Simple Failover for Socket-based Acceptors.

When using a MessageStore that supports shared data (FileStore, JdbcStore and SleepycatStore), the Session can be configured to refresh the store information upon logon with configuration RefreshOnLogon=Y. You would typically run two acceptor processes using a shared message store. One process would be the active acceptor and the other would be the standby for any specific session. If one acceptor process dies, the client (assuming they have been configured with failover addresses) will attempt to logon to the other acceptor. When they do, the message store for that session will be refreshed and the session should continue normally. I've tried this with Banzai and two Order Executors and it appears to work well.

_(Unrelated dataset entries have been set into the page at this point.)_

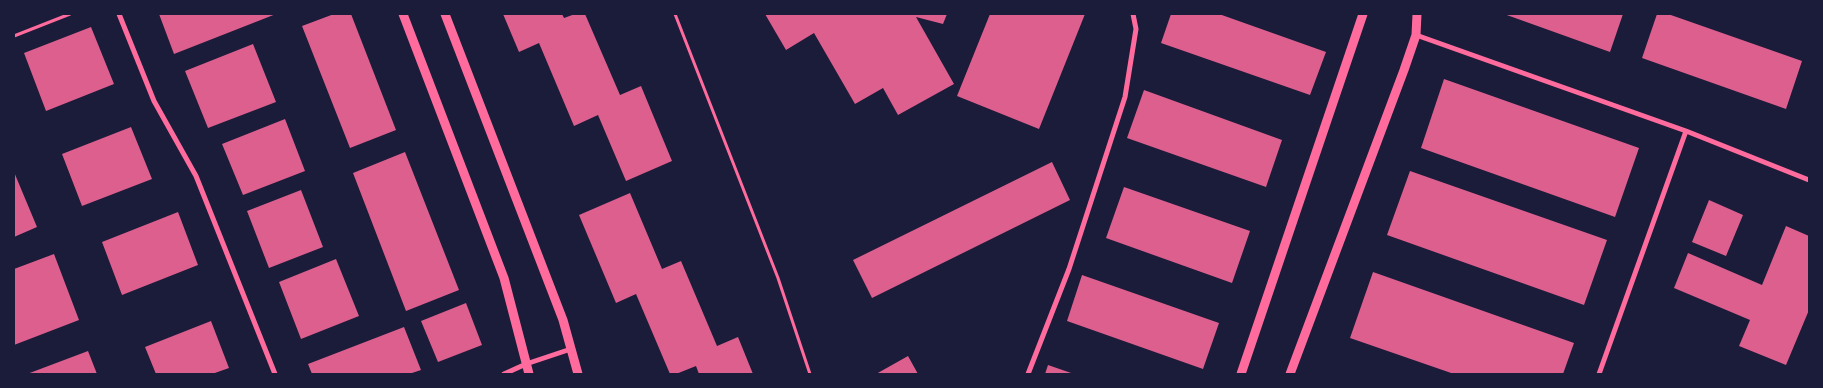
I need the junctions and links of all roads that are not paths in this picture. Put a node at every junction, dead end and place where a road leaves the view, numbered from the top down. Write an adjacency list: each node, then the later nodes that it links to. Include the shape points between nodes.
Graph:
1 (119, 14): 12 (street, via 154,101 196,176)
2 (403, 14): 11 (street, via 504,278)
3 (445, 14): 10 (street)
4 (1133, 14): 16 (street, via 1136,29 1125,97 1072,260)
5 (1363, 14): 17 (street)
6 (1417, 14): 7 (street)
7 (1416, 35): 8 (street); 18 (street)
8 (1686, 131): 9 (street); 19 (street)
9 (1809, 180)
10 (572, 350): 11 (street); 15 (street)
11 (526, 364): 13 (street); 14 (street)
12 (275, 374)
13 (504, 374)
14 (529, 374)
15 (578, 374)
16 (1028, 374)
17 (1241, 374)
18 (1290, 374)
19 (1600, 374)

Example acceptor configuration with failover support:

[default]
FileStorePath=target/data/server
DataDictionary=etc/FIX42.xml
BeginString=FIX.4.2
ConnectionType=acceptor
StartTime=00:00:00
EndTime=00:00:00
HeartBtInt=30
SocketAcceptPort=9877
RefreshOnLogon=Y

[session]
SenderCompID=EXEC
TargetCompID=BANZAI

Note that this approach doesn't require that each acceptor is globally in an active or standby role. Since that role is session-specific, both acceptors could be be actively supporting sessions and when one node dies all the sessions on that node will be automatically switched to the other node. This is implemented simply by specifying the order of the failover addresses in the QF settings file so that some clients initially connect to one node and others connect to the other node. One weakness with this scenario is that there's no way to redistribute the sessions to the two nodes once the dead node is restarted. That can be added as future capability.